Action item — Format every line of the listing as a numbered list, omitting blank lines.

Transcribed page text:

-*-*-

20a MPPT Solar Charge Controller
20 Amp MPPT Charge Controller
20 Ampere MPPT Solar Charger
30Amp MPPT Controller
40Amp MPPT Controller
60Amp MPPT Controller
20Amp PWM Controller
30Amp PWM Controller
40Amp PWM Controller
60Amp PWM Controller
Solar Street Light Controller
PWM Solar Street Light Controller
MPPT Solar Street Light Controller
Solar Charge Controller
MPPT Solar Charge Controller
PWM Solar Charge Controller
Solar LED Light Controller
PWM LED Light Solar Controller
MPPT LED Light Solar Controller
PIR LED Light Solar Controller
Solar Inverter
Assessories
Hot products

-*-*-

Result of this exercise —
1. 20a MPPT Solar Charge Controller
2. 20 Amp MPPT Charge Controller
3. 20 Ampere MPPT Solar Charger
4. 30Amp MPPT Controller
5. 40Amp MPPT Controller
6. 60Amp MPPT Controller
7. 20Amp PWM Controller
8. 30Amp PWM Controller
9. 40Amp PWM Controller
10. 60Amp PWM Controller
11. Solar Street Light Controller
12. PWM Solar Street Light Controller
13. MPPT Solar Street Light Controller
14. Solar Charge Controller
15. MPPT Solar Charge Controller
16. PWM Solar Charge Controller
17. Solar LED Light Controller
18. PWM LED Light Solar Controller
19. MPPT LED Light Solar Controller
20. PIR LED Light Solar Controller
21. Solar Inverter
22. Assessories
23. Hot products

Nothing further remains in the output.